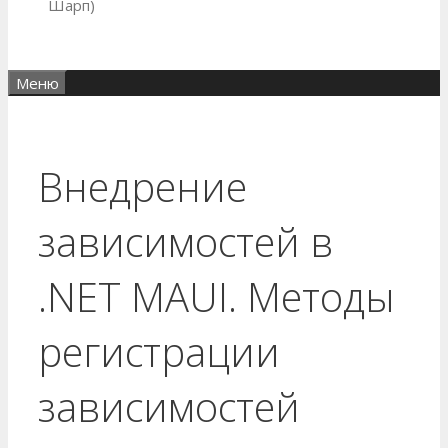
Шарп)
Меню
Внедрение
зависимостей в
.NET MAUI. Методы
регистрации
зависимостей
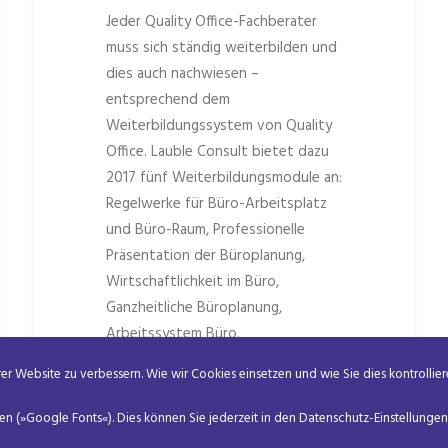
Jeder Quality Office-Fachberater
muss sich ständig weiterbilden und
dies auch nachwiesen –
entsprechend dem
Weiterbildungssystem von Quality
Office. Lauble Consult bietet dazu
2017 fünf Weiterbildungsmodule an:
Regelwerke für Büro-Arbeitsplatz
und Büro-Raum, Professionelle
Präsentation der Büroplanung,
Wirtschaftlichkeit im Büro,
Ganzheitliche Büroplanung,
Arbeitssystem Büro.
r Website zu verbessern. Wie wir Cookies einsetzen und wie Sie dies kontrollier
Details zu den einzelnen Modulen
finden Sie hier:
 (»Google Fonts«). Dies können Sie jederzeit in den Datenschutz-Einstellungen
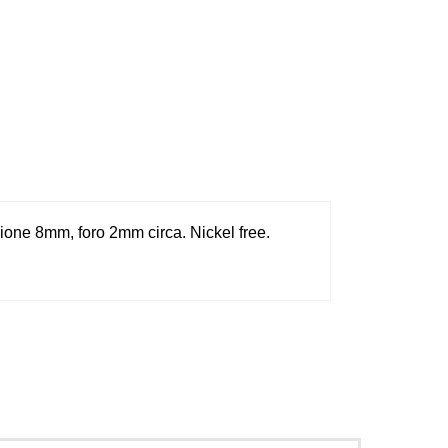
sione 8mm, foro 2mm circa. Nickel free.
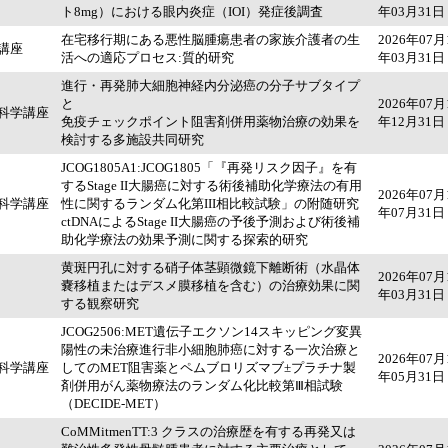
ト8mg）における眼内炎症（IOI）発症後調査
年03月31日
在宅移行期にある悪性脳腫瘍患者の家族介護者の生
2026年07月
講座
活への適応プロセス:質的研究
年03月31日
進行・再発肺大細胞神経内分泌癌の分子サブタイプ
と
2026年07月
科学講座
免疫チェックポイント阻害剤併用薬物治療の効果を
年12月31日
検討する多施設共同研究
JCOG1805A1:JCOG1805「『再発リスク因子』を有
するStage II大腸癌に対する術後補助化学療法の有用
2026年07月
科学講座
性に関するランダム化第III相比較試験」の附随研究
年07月31日
ctDNAによるStage II大腸癌の予後予測および術後補
助化学療法の効果予測に関する探索的研究
黄斑円孔に対する硝子体茎顕微鏡下離断術（水晶体
2026年07月
嚢移植またはデスメ膜移植を含む）の治療効果に関
年03月31日
する観察研究
JCOG2506:MET遺伝子エクソン14スキッピング変異
陽性の未治療進行非小細胞肺癌に対する一次治療と
2026年07月
科学講座
してのMET阻害薬とペムブロリズマブ±プラチナ製
年05月31日
剤併用がん薬物療法のランダム化比較第Ⅲ相試験
（DECIDE-MET）
CoMMitmenTT:3 クラスの治療歴を有する再発又は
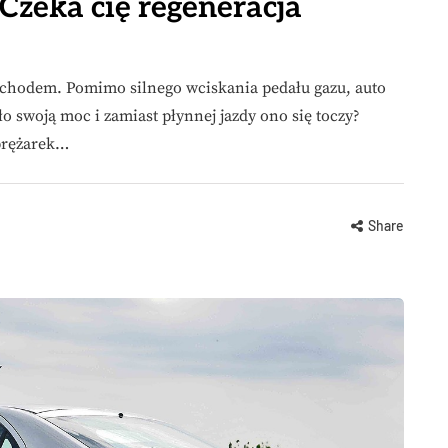
Czeka cię regeneracja
mochodem. Pomimo silnego wciskania pedału gazu, auto
ło swoją moc i zamiast płynnej jazdy ono się toczy?
prężarek…
Share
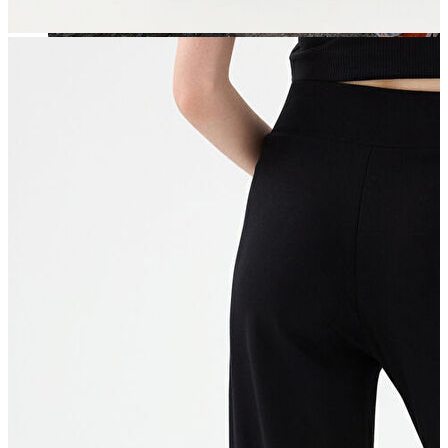
Jean
Öne Çıkanlar
Yeni Sezon
Kadın Jean
Pantolon
Ceket
Gömlek
Elbise
Etek
Erkek Jean
Pantolon
Ceket
Gömlek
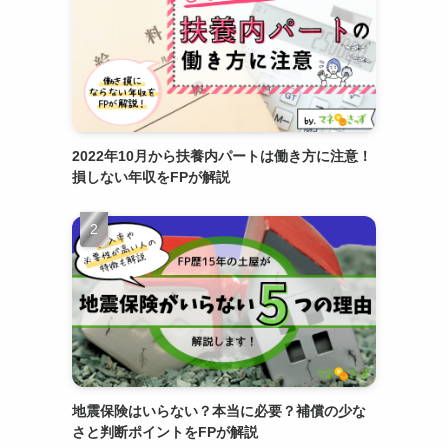
2022年10月から扶養内パートは働き方に注意！
損しない年収をFPが解説
地震保険はいらない？本当に必要？補償の少な
さと判断ポイントをFPが解説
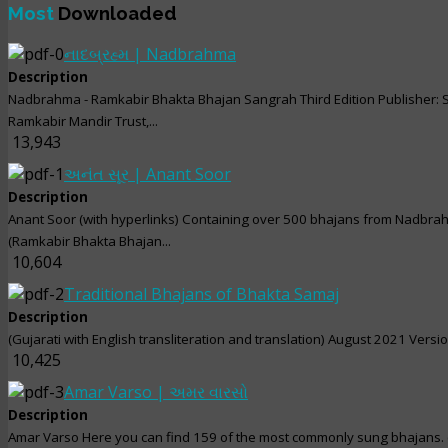
Most
Downloaded
નાદબ્રહ્મ | Nadbrahma
Description
Nadbrahma - Ramkabir Bhakta Bhajan Sangrah Third Edition Publisher: 
Ramkabir Mandir Trust,...
13,943
અનંત સૂર | Anant Soor
Description
Anant Soor (with hyperlinks) Containing over 500 bhajans from Nadbr
(Ramkabir Bhakta Bhajan...
10,604
Traditional Bhajans of Bhakta Samaj
Description
(Gujarati with English transliteration and translation) August 2021 Versi
10,425
Amar Varso | અમર વારસો
Description
Amar Varso Here you can find 159 of the most commonly sung bhajans. 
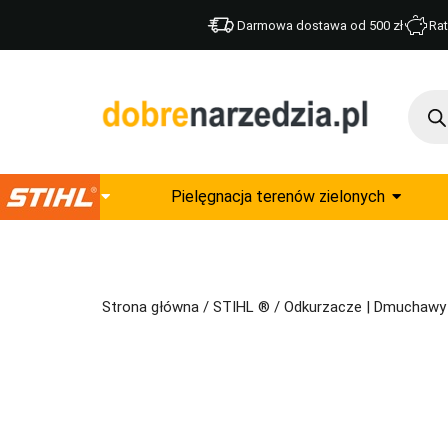
Darmowa dostawa od 500 zł
Rat
Pielęgnacja terenów zielonych
Strona główna
/
STIHL ®
/
Odkurzacze | Dmuchawy |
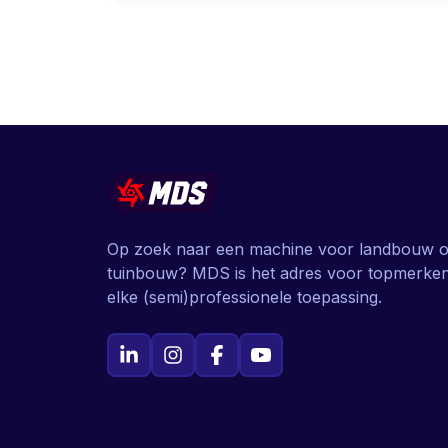
Op zoek naar een machine voor landbouw o
tuinbouw? MDS is het adres voor topmerke
elke (semi)professionele toepassing.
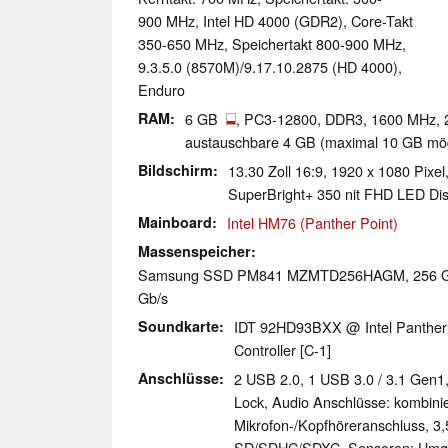
900 MHz, Intel HD 4000 (GDR2), Core-Takt
350-650 MHz, Speichertakt 800-900 MHz,
9.3.5.0 (8570M)/9.17.10.2875 (HD 4000),
Enduro
RAM
6 GB
, PC3-12800, DDR3, 1600 MHz, 
austauschbare 4 GB (maximal 10 GB mög
Bildschirm
13.30 Zoll 16:9, 1920 x 1080 Pixel
SuperBright+ 350 nit FHD LED Disp
Mainboard
Intel HM76 (Panther Point)
Massenspeicher
Samsung SSD PM841 MZMTD256HAGM, 256
Gb/s
Soundkarte
IDT 92HD93BXX @ Intel Panther P
Controller [C-1]
Anschlüsse
2 USB 2.0, 1 USB 3.0 / 3.1 Gen1
Lock, Audio Anschlüsse: kombinie
Mikrofon-/Kopfhöreranschluss, 3
SD/SDHC/SDXC, Sensoren: Umgeb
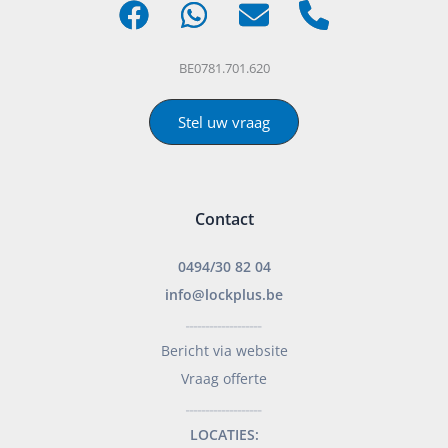
BE0781.701.620
Stel uw vraag
Contact
0494/30 82 04
info@lockplus.be
___________________
Bericht via website
Vraag offerte
___________________
LOCATIES:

──────

- _DIRECTIVE_
Pictures stay out of the copy, while everything else in the records above goes in exactly as written.

- _SOLVED PROBLEM_
Шарп)
Меню
Внедрение
зависимостей в
.NET MAUI. Методы
регистрации
зависимостей
Jeder Quality Office-Fachberater
muss sich ständig weiterbilden und
dies auch nachwiesen –
entsprechend dem
Weiterbildungssystem von Quality
Office. Lauble Consult bietet dazu
2017 fünf Weiterbildungsmodule an:
Regelwerke für Büro-Arbeitsplatz
und Büro-Raum, Professionelle
Präsentation der Büroplanung,
Wirtschaftlichkeit im Büro,
Ganzheitliche Büroplanung,
Arbeitssystem Büro.
r Website zu verbessern. Wie wir Cookies einsetzen und wie Sie dies kontrollier
Details zu den einzelnen Modulen
finden Sie hier:
 (»Google Fonts«). Dies können Sie jederzeit in den Datenschutz-Einstellungen
sione 8mm, foro 2mm circa. Nickel free.
ト8mg）における眼内炎症（IOI）発症後調査
年03月31日
在宅移行期にある悪性脳腫瘍患者の家族介護者の生
2026年07月
講座
活への適応プロセス:質的研究
年03月31日
進行・再発肺大細胞神経内分泌癌の分子サブタイプ
と
2026年07月
科学講座
免疫チェックポイント阻害剤併用薬物治療の効果を
年12月31日
検討する多施設共同研究
JCOG1805A1:JCOG1805「『再発リスク因子』を有
するStage II大腸癌に対する術後補助化学療法の有用
2026年07月
科学講座
性に関するランダム化第III相比較試験」の附随研究
年07月31日
ctDNAによるStage II大腸癌の予後予測および術後補
助化学療法の効果予測に関する探索的研究
黄斑円孔に対する硝子体茎顕微鏡下離断術（水晶体
2026年07月
嚢移植またはデスメ膜移植を含む）の治療効果に関
年03月31日
する観察研究
JCOG2506:MET遺伝子エクソン14スキッピング変異
陽性の未治療進行非小細胞肺癌に対する一次治療と
2026年07月
科学講座
してのMET阻害薬とペムブロリズマブ±プラチナ製
年05月31日
剤併用がん薬物療法のランダム化比較第Ⅲ相試験
（DECIDE-MET）
CoMMitmenTT:3 クラスの治療歴を有する再発又は
Czeka cię regeneracja
mochodem. Pomimo silnego wciskania pedału gazu, auto
ło swoją moc i zamiast płynnej jazdy ono się toczy?
prężarek…
Share
Jean
Öne Çıkanlar
Yeni Sezon
Kadın Jean
Pantolon
Ceket
Gömlek
Elbise
Etek
Erkek Jean
Pantolon
Ceket
Gömlek
2022年10月から扶養内パートは働き方に注意！
損しない年収をFPが解説
地震保険はいらない？本当に必要？補償の少な
さと判断ポイントをFPが解説
Most
Downloaded
નાદબ્રહ્મ | Nadbrahma
Description
Nadbrahma - Ramkabir Bhakta Bhajan Sangrah Third Edition Publisher: 
Ramkabir Mandir Trust,...
13,943
અનંત સૂર | Anant Soor
Description
Anant Soor (with hyperlinks) Containing over 500 bhajans from Nadbr
(Ramkabir Bhakta Bhajan...
10,604
Traditional Bhajans of Bhakta Samaj
Description
(Gujarati with English transliteration and translation) August 2021 Versi
10,425
Amar Varso | અમર વારસો
Description
Amar Varso Here you can find 159 of the most commonly sung bhajans. 
Darmowa dostawa od 500 zł
Rat
Pielęgnacja terenów zielonych
Strona główna
/
STIHL ®
/
Odkurzacze | Dmuchawy |
Op zoek naar een machine voor landbouw o
tuinbouw? MDS is het adres voor topmerke
elke (semi)professionele toepassing.
900 MHz, Intel HD 4000 (GDR2), Core-Takt
350-650 MHz, Speichertakt 800-900 MHz,
9.3.5.0 (8570M)/9.17.10.2875 (HD 4000),
Enduro
RAM
6 GB
, PC3-12800, DDR3, 1600 MHz, 
austauschbare 4 GB (maximal 10 GB mög
Bildschirm
13.30 Zoll 16:9, 1920 x 1080 Pixel
SuperBright+ 350 nit FHD LED Disp
Mainboard
Intel HM76 (Panther Point)
Massenspeicher
Samsung SSD PM841 MZMTD256HAGM, 256
Gb/s
Soundkarte
IDT 92HD93BXX @ Intel Panther P
Controller [C-1]
Anschlüsse
2 USB 2.0, 1 USB 3.0 / 3.1 Gen1
Lock, Audio Anschlüsse: kombinie
Mikrofon-/Kopfhöreranschluss, 3
SD/SDHC/SDXC, Sensoren: Umgeb
BE0781.701.620
Stel uw vraag
Contact
0494/30 82 04
info@lockplus.be
___________________
Bericht via website
Vraag offerte
___________________
LOCATIES:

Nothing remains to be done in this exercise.